As a history, this book deals with the reality of the time and it therefore draws heavily upon the files and documents held within the national archives of Australia, the United Kingdom and the United States. The value of these files lies in their contemporaneity. They were written by busy bureaucrats who thought their words would ever remain secret, and only read by even busier bureaucrats across a range of agencies. This imposes a level of honesty that is higher than in a memoir or a history, where authors have much more time to reflect upon and choose what they will say, and worry about how their words will be received. I prefer to spend my time among the faceless bureaucrats, because I know that, even though they are faceless, they are committed servants of their governments. They are real people whose story deserves to be told as truthfully as possible.
John Fahey
A s well as being a history of espionage and counterespionage in Australia, his book is also a history of the long and difficult struggle to create an ethical, professional and well-managed counterespionage organisation in Australia. This may sound like a straightforward task for a government, but not for Australian governments, as we will see. The formation of such an organisation was attempted a number of times between Federation in 1901 and the formation of the Australian Security Intelligence Organisation (ASIO) in 1949. Even then, it took another two years for ASIO to rid itself of the corruption and criminality of previous years.
The formation and work of ASIO is one of the most glaring examples in Australian history of myth being portrayed as truth, and this was not a myth perpetuated by mistake. The creation of ASIO was essential if the Australian government was going to fulfil its first duty, to defend the nation and its people from external attack. By 1949 Australia had been under sustained attack from external threats since 1908 and had consistently failed to effectively address them. Rather, it chose to create organisations in which individuals and groups were left unchecked to pursue their own vendettas against those they deemed threatening. The result was the development of an extraordinary level of corruption and, as circumstantial evidence suggests,fraud, deceit, illegal arrests and assaults were carried out by Australian officials against Australian citizens.

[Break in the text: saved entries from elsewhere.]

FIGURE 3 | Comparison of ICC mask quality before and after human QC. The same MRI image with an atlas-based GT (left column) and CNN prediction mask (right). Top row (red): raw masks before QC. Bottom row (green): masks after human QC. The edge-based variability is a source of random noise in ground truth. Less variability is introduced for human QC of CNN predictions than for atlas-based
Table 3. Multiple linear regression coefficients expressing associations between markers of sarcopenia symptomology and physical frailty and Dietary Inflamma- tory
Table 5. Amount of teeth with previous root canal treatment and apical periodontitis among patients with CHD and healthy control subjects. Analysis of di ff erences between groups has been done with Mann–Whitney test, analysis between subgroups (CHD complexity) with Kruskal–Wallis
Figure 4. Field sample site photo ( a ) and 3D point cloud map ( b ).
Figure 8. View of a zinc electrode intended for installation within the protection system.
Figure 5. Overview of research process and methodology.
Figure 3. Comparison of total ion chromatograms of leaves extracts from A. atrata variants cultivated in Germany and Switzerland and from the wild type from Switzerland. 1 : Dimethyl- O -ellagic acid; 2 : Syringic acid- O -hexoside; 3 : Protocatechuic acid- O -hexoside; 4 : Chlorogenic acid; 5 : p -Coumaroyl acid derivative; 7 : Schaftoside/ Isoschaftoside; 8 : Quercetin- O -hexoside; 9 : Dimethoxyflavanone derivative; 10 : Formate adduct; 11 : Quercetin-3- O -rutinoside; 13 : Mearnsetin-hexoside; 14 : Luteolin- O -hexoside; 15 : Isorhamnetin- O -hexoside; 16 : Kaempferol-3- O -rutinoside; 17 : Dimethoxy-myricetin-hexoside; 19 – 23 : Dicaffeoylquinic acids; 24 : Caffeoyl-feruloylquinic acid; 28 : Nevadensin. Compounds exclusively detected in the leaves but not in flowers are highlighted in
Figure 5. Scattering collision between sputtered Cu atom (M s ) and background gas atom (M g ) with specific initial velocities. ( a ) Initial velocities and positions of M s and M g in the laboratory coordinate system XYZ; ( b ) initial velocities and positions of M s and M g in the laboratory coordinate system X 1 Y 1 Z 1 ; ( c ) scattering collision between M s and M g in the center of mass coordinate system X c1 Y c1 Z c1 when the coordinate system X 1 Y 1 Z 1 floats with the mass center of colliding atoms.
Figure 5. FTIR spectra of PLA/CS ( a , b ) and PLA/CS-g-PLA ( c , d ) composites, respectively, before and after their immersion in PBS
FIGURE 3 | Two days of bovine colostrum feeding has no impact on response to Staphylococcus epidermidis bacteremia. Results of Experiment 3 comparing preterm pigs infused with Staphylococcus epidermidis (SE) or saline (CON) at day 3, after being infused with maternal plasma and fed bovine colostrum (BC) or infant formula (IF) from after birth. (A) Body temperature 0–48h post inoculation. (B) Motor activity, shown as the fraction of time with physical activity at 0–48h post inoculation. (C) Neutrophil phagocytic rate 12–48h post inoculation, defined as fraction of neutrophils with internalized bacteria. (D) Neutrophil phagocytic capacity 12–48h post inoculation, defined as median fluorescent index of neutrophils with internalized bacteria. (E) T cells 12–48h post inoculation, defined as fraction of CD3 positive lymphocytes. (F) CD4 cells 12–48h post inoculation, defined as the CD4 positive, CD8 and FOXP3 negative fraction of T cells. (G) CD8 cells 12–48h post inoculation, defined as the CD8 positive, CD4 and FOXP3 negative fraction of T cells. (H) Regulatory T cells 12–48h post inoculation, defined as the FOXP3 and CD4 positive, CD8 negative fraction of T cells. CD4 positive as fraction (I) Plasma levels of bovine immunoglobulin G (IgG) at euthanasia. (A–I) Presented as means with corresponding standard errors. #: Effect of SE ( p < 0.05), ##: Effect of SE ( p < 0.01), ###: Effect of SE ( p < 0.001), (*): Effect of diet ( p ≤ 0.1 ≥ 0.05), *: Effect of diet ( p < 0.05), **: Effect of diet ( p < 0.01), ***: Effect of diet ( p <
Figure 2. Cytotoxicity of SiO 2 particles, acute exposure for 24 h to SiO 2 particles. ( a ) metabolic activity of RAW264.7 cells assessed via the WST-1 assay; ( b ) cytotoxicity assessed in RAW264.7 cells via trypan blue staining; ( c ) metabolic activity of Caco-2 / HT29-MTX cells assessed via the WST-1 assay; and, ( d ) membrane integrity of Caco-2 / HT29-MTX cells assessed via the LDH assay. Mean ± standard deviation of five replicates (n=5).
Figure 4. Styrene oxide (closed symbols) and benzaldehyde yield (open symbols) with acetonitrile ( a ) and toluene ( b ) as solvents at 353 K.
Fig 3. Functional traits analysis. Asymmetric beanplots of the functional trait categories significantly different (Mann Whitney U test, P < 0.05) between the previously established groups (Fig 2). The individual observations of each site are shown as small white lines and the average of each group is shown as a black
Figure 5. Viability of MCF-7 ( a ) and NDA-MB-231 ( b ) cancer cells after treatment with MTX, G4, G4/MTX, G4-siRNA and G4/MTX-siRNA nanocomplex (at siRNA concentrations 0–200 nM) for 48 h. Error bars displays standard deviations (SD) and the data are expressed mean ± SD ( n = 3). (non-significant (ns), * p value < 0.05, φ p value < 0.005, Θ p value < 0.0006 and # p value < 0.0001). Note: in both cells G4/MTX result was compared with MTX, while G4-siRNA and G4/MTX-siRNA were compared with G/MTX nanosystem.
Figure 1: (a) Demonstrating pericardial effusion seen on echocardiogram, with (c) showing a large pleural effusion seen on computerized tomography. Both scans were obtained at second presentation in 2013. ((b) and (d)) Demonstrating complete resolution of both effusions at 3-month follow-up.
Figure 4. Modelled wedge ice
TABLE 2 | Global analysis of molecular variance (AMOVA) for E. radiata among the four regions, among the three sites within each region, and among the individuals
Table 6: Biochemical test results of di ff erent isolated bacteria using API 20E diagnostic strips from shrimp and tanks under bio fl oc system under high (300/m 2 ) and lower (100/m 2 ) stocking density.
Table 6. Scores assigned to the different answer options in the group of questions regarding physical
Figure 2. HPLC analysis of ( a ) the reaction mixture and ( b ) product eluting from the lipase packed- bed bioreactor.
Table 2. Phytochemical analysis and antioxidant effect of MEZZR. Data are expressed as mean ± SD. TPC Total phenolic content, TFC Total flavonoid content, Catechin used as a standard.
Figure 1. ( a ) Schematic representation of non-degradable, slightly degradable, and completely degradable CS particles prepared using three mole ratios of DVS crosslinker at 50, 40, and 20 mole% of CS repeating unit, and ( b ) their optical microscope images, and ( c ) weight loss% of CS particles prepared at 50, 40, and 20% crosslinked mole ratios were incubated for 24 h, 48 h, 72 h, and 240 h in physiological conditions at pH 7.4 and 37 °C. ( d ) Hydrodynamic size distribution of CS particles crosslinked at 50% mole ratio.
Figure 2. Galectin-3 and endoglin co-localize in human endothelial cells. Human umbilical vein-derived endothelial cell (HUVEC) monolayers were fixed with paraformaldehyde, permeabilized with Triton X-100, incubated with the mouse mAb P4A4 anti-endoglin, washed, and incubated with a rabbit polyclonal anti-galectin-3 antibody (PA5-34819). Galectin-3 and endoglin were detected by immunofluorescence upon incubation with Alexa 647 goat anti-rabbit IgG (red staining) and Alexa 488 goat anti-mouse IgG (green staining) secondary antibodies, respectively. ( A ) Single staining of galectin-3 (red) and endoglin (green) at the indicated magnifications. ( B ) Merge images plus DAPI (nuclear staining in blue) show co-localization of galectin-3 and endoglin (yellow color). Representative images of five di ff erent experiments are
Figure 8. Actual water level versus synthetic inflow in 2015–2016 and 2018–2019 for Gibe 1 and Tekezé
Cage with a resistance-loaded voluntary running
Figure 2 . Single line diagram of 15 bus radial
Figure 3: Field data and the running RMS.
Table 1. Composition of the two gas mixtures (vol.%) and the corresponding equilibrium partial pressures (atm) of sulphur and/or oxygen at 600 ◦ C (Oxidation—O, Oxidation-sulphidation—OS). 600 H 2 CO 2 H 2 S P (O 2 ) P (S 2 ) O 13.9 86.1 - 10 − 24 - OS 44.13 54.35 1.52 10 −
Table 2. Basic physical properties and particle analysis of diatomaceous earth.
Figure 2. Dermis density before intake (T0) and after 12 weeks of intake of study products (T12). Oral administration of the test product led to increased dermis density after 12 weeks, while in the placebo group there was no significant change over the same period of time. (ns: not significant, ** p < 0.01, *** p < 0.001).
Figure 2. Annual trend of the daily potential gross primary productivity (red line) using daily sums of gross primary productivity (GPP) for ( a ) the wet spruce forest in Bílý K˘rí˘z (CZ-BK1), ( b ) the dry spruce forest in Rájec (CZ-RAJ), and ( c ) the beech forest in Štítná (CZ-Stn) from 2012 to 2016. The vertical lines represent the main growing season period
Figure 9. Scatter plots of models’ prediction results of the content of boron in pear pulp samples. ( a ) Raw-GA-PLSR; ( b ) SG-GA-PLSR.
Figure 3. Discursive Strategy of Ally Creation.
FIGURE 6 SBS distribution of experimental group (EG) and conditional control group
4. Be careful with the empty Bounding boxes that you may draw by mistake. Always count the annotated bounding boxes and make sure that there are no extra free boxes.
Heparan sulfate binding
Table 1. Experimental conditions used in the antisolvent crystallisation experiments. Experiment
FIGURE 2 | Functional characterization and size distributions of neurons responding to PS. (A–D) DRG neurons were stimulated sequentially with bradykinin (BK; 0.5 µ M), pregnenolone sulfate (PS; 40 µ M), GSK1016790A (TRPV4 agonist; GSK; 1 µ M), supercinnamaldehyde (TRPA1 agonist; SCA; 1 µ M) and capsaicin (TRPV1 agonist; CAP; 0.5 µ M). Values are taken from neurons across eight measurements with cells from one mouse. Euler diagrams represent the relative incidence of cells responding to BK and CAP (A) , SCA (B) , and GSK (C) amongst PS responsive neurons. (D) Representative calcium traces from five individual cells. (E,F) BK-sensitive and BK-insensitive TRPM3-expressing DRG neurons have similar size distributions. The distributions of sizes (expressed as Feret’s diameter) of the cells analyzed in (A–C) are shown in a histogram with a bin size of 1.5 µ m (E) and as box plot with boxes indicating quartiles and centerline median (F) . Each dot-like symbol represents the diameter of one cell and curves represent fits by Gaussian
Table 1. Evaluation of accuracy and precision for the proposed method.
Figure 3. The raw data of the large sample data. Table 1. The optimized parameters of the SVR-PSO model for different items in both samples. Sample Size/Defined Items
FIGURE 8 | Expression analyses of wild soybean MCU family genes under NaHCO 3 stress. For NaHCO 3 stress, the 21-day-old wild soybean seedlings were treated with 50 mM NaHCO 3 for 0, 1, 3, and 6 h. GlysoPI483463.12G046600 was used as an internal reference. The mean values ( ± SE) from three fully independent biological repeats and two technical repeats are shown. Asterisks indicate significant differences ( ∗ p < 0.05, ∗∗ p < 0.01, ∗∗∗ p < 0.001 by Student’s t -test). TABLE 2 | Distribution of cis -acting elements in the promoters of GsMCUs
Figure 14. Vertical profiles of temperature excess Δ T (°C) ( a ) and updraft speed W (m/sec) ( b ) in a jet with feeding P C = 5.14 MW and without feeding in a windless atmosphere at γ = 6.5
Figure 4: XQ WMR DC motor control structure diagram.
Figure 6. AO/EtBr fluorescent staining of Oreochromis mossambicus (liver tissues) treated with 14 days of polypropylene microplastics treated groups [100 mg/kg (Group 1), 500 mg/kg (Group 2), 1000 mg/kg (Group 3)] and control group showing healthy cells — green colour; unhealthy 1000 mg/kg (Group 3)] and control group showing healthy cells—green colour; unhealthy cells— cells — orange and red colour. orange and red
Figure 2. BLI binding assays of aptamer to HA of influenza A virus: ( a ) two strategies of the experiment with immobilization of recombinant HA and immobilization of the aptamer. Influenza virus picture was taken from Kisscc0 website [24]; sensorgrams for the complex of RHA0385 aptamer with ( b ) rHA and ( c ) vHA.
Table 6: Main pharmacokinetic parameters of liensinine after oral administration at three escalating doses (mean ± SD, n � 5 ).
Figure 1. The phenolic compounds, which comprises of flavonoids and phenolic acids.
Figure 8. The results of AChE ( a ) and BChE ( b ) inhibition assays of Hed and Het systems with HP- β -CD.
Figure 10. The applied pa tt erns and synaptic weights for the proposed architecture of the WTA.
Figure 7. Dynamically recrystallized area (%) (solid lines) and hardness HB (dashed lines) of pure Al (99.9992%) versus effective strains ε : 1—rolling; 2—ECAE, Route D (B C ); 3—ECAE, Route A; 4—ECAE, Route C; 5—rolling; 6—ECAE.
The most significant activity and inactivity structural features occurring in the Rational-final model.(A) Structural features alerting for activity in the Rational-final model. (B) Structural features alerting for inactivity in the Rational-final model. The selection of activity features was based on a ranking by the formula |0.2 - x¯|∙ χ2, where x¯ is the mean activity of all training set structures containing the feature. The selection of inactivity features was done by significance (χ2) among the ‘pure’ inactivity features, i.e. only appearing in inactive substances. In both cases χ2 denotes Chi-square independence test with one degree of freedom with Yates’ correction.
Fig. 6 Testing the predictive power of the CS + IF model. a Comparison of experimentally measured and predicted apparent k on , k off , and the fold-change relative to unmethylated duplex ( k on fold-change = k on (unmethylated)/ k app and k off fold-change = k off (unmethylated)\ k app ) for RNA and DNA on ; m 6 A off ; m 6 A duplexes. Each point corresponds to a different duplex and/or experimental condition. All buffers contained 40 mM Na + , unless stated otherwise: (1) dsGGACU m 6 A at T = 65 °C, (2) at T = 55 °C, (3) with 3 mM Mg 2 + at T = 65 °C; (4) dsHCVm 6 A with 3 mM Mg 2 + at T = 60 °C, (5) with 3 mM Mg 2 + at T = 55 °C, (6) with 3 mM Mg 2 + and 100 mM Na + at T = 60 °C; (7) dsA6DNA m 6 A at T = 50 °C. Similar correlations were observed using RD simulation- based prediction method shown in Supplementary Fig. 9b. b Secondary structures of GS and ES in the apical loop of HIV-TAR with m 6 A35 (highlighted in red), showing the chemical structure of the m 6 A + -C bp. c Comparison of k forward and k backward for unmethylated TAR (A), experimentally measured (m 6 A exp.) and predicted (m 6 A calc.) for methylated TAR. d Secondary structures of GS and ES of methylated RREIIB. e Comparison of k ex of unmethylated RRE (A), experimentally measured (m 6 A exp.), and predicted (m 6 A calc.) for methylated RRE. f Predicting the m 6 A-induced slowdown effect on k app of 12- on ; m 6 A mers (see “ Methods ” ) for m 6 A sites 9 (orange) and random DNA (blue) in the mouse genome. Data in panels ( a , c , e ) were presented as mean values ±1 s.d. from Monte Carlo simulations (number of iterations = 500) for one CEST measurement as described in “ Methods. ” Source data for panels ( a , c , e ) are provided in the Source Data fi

Allegations of impropriety, amateurism and partisan partiality often levelled against ASIO are true of the organisations and the people that ASIO replaced. The allegations against ASIO, once it passed its initial teething period, are no more than poorly researched partisan mythology. The problem caused by this preponderance of partisan myth is that it detracts from the true story of the real oppression and callous disregard of the law that did occur. The targets of these terrible actions were not only communists or foreigners, but Australian citizens who held what were, at the time, unpopular religious or political views.
Today, we have numerous books and articles exposing the historic injustices perpetrated against communists, socialists, trade unionists and even the Australian Labor Party (ALP). Between 1916 and 1949, there is some truth to these allegations, but many of the books and articles written fail to identify other individual Australians and groups that were systematically hounded by Australias security services and even illegally deprived of their freedom and property by Australian governments. These individuals and groups were not communists, socialists, unionists or Labor members, but the devout and the odd. It was not the experienced, well-organised and highly competent communists who were most at risk; it was the easily identified and vulnerable who were the prey of the pre-1949 security services. That this was the case is unsurprising.